FC091: Changes in the Gut Microbiome and Systemic Metabolome in an In Vivo Model of Peritoneal Dialysis Supplemented with Alanyl-Glutamine Free

Long-term usage of peritoneal dialysis (PD) leads to morphological and functional changes—such as progressive thickening, vascularization and vasculopathy—of the peritoneum, thereby limiting PD efficiency. Vasculopathy induces changes in permeability of the endothelial barrier, which has been suggested to influence the gut microbiome (gMB). Microbial dysbiosis in turn can potentiate inflammation, a risk factor for cardiovascular disease (CVD). The complex interplay of molecules associated with CKD and PD with the gMB is hypothesized to be in causal relationship with occurrences of cardiovascular events and progression of CVD. Novel PD fluids that slow or prevent these processes are in need. The immunomodulatory and cytoprotective compound alanyl-glutamine (AG) has been shown in other model systems to improve the endothelial barrier function, supposedly protecting the gMB from the extraintestinal environment. Our aim is to identify changes of the gMB and the systemic metabolome caused by the addition of AG to PD under conditions of CKD.
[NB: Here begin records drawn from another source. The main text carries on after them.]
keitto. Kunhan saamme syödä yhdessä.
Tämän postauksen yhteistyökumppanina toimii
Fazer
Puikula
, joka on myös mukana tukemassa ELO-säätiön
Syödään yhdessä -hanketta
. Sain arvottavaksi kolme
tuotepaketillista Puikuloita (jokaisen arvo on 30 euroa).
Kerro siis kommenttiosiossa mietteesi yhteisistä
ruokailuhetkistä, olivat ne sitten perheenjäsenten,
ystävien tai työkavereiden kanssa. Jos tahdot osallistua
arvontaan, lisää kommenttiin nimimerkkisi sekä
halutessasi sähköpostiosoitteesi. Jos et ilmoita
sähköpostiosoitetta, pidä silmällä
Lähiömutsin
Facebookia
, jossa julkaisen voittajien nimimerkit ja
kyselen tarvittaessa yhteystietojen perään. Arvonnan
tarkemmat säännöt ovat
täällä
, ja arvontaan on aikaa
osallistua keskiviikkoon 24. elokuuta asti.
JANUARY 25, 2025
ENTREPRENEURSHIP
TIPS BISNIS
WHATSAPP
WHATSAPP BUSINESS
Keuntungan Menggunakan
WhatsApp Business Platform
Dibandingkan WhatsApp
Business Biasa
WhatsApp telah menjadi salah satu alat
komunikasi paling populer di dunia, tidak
Mice (C57/Bl6 NCrl) underwent a 5/6 nephrectomy to induce uraemia. Via a subcutaneously implanted catheter the animals received five times per week a daily injection of 2 mL PD fluid (3.86% glucose with/without 8 mM AG) for six weeks to a total of 30 injections. During the experiment, mice received standard chow and tap water ad libitum. At the end of the experiment, fecal samples from three different intestinal sites and stool were collected and a serum sample was drawn from each mouse. Tissue samples from parietal and visceral peritoneum and relevant organs were preserved for paraffin and cryo sections. Peritoneal effluent cells were spun down and snap-frozen in liquid nitrogen and the supernatant was stored on −80°C. Bacterial ribosomal RNA (rRNA) was isolated from each fecal sample and the V4 region of the 16S rRNA was amplified. Assessment of the plasma metabolome was performed by targeted mass spectrometry (MxP Quant 500, Biocrates, Austria). The experiment was approved by the institutional animal ethics committee.
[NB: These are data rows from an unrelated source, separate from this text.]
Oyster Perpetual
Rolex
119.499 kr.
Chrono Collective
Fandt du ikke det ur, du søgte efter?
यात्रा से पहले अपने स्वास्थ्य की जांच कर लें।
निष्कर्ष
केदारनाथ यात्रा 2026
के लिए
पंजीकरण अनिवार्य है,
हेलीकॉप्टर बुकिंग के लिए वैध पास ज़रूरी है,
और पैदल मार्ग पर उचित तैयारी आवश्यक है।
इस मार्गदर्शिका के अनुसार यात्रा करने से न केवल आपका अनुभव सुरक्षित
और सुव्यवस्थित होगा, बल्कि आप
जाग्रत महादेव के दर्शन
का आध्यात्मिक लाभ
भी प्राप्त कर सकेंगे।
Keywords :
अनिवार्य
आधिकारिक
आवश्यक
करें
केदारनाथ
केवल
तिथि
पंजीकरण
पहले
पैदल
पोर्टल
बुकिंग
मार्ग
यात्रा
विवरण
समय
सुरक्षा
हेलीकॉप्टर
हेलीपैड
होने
Elevated creatinine levels after subtotal nephrectomy confirmed the uremic status of the mice. Descriptive analysis of the gMB showed decreased Shannon diversity, indicating reduced bacterial diversity, in uremic and PD fluid receiving mice over time, whereas AG receiving and control mice retained a stable Shannon diversity. Furthermore, the gMB of mice exposed to PD fluid with AG showed five bacterial classes and 13 bacterial orders to be differently abundant versus mice exposed to PD fluid without AG. In the colon of uremic mice Clostridia was decreased versus control. Serum concentrations of 630 metabolites were assessed by our metabolomics approach. A significant increase in alanine and glutamine serum concentrations was seen in mice exposed to AG supplemented PD fluid. Further, 17 amino acids and four biogenic amines showed to be differently abundant in mice exposed to AG supplemented PD fluid versus without AG. Lastly, plasma of uremic mice showed a significant increase of the toxic amino acid symmetric dimethyl arginine (SDMA) and citrulline.
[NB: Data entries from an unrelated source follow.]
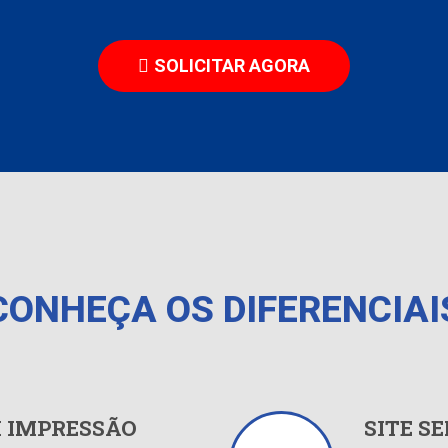
SOLICITAR AGORA
CONHEÇA OS DIFERENCIAI
 IMPRESSÃO
SITE S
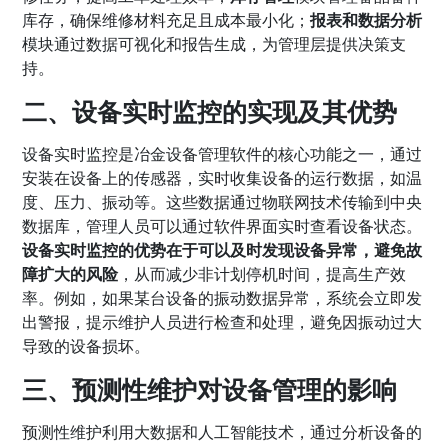
库存，确保维修材料充足且成本最小化；
报表和数据分析
模块通过数据可视化和报告生成，为管理层提供决策支
持。
二、设备实时监控的实现及其优势
设备实时监控是冶金设备管理软件的核心功能之一，通过
安装在设备上的传感器，实时收集设备的运行数据，如温
度、压力、振动等。这些数据通过物联网技术传输到中央
数据库，管理人员可以通过软件界面实时查看设备状态。
设备实时监控的优势在于可以及时发现设备异常，避免故
障扩大的风险
，从而减少非计划停机时间，提高生产效
率。例如，如果某台设备的振动数据异常，系统会立即发
出警报，提示维护人员进行检查和处理，避免因振动过大
导致的设备损坏。
三、预测性维护对设备管理的影响
预测性维护利用大数据和人工智能技术，通过分析设备的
Exposure to PD fluid and having chronic kidney disease both affect the gut microbiome and systemic metabolome. Supplementation of AG to PD fluid showed changes at overall microbiome diversity and serum metabolites. Further analysis of these changes in the context of tissue alterations will clarify functional differences of the cytoprotective additive AG. Preservation of the mesothelial and endothelial barrier function may represent a mechanistic explanation for the observed improvement in protein loss and systemic inflammation in a recent phase II clinical trial in PD patients. Better understanding of the gut-peritoneal barrier may open up new therapeutic targets for improving clinical outcome of PD treatment and its long-term efficacy.